**Data in this exercise:**

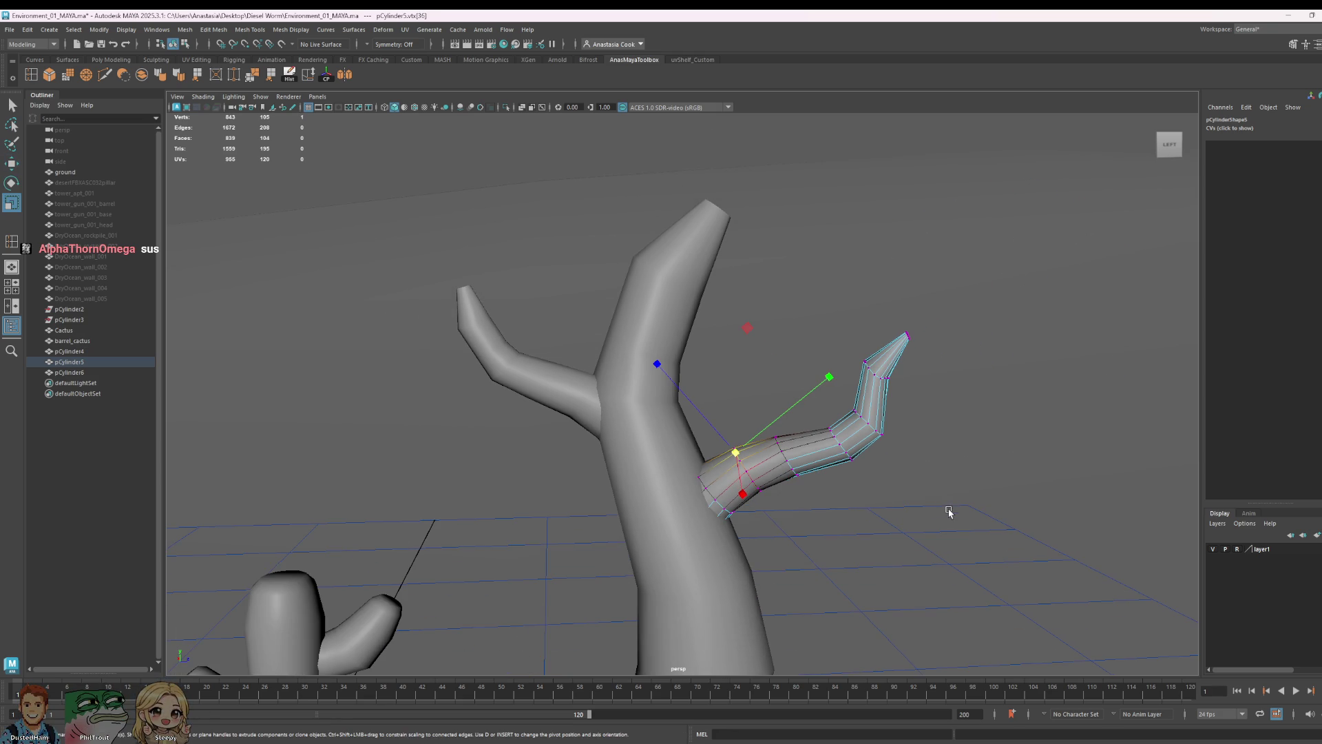
pyautogui.moveTo(707, 442); pyautogui.dragTo(740, 510, button='right')
pyautogui.moveTo(737, 426); pyautogui.dragTo(737, 427, button='right')
pyautogui.moveTo(1006, 546)
pyautogui.keyDown('alt'); pyautogui.mouseDown()
pyautogui.moveTo(905, 538)
pyautogui.moveTo(912, 555)
pyautogui.moveTo(924, 541)
pyautogui.moveTo(912, 534)
pyautogui.moveTo(924, 540)
pyautogui.moveTo(888, 561)
pyautogui.moveTo(916, 549)
pyautogui.moveTo(889, 534)
pyautogui.moveTo(920, 555)
pyautogui.moveTo(903, 563)
pyautogui.mouseUp(); pyautogui.keyUp('alt')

**Task goal:** Could you set down every entry above exactly as it stands, with no images?

**Answer for this exercise:**
pyautogui.moveTo(707, 442); pyautogui.dragTo(740, 510, button='right')
pyautogui.moveTo(737, 426); pyautogui.dragTo(737, 427, button='right')
pyautogui.moveTo(1006, 546)
pyautogui.keyDown('alt'); pyautogui.mouseDown()
pyautogui.moveTo(905, 538)
pyautogui.moveTo(912, 555)
pyautogui.moveTo(924, 541)
pyautogui.moveTo(912, 534)
pyautogui.moveTo(924, 540)
pyautogui.moveTo(888, 561)
pyautogui.moveTo(916, 549)
pyautogui.moveTo(889, 534)
pyautogui.moveTo(920, 555)
pyautogui.moveTo(903, 563)
pyautogui.mouseUp(); pyautogui.keyUp('alt')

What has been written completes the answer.